В это время мой взгляд задержался на переднем углу избы. Он скользил, мой взгляд, десятки и сотни раз в течение двадцати с лишним лет и ни разу не останавливался, а теперь, словно споткнувшись, остановился и вцепился намертво. Передний угол комнаты занимала большая черная как уголь доска. Я подошел и стал разглядывать.

– Или заинтересовала? Возьми к окошку на свет.

Я отвязал жирную от многолетнего мушиного сидения веревку, снял икону и поставил ее против света к окну. Сквозь черноту, сквозь олифу, спекшуюся рубцами, сквозь копоть и грязь проглядывали темно-вишневые одежды святого, изображенного в рост. Он был в короне и как будто с кадилом, и угадывались еще на темно-вишневой одежде тонкие узоры, нарисованные золотом. Когда я смотрел на икону сбоку, вскользь, некоторые места ее выделялись рельефно, и мое воображение рисовало мне, как поздний живописец наляпал на эти места своих поздних варварских красок. С этой минуты до некоторых пор (пока я все же не научился немного разбираться в иконах) мне повсюду мерещились поздние записи по нескольку слоев: окошечко, прорубленное из тьмы в сияющий древний век, неотступно стояло перед моими глазами.

– Дядя Никита, где ты ее достал?!

– В Фетининской церкви, в алтаре. Я работал в совхозе кузнецом, жил в Фетинине. Когда церковь закрыли, этих икон валялось – батюшки мои светы!

– И куда их потом? Может, свалили в какой-нибудь сарай и они лежат…
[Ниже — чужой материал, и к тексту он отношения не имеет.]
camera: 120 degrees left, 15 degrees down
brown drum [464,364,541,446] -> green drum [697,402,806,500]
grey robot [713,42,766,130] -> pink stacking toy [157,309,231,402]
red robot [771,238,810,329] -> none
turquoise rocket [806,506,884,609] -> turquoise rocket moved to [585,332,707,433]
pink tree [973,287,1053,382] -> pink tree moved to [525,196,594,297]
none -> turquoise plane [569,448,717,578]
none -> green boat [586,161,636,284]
– Что ты, тогда же все извели.

– Как так извели?

– Из них ящики для картошки сколачивали.

– Может быть, эти ящики целы? Как думаете, если поехать в совхоз?

– Да нет. Тогда еще, при мне, ни одного ящика не осталось.
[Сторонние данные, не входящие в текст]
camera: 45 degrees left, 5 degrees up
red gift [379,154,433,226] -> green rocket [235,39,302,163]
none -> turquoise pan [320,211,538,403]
– Но куда делись ящики, не могли они испариться, как вода?

– Не знаю, куда все девается? А эту я из фетининского алтаря прибрал. Она тогда поновее, пооглядистее была. Теперь совсем плоха стала, почернела, не разберешь.

– Вот и подарил бы ее мне.

– Ну и что, возьми.

Так я стал обладателем старинной черной иконы. К дяде Никите я шел спокойно, и задача у меня была одна: попросить, чтобы он наточил пилу. По дороге к нему я не знал, что из простого смертного, обуреваемого ежедневно десятками и сотнями мелких забот, я через полчаса превращусь в собирателя и все эти сотни разрозненных забот, стремлений, усилий преобразуются и сольются в одну-единственную заботу, в стремление, направленное в точку, и оттого еще более сильное, сильное до горячечности, до дрожи в руках. Я пришел к дяде Никите одним человеком, а ушел другим. Это перевоплощение было подготовлено, конечно, тем, что увидел и услышал я у художника в мастерской, и еще целым рядом дополнительных обстоятельств, о которых здесь распространяться излишне. Все это так, но совершилось перевоплощение все-таки в тот момент, когда дядя Никита отдал мне икону, спасенную им из алтаря Фетининской церкви, и когда я эту икону принес домой.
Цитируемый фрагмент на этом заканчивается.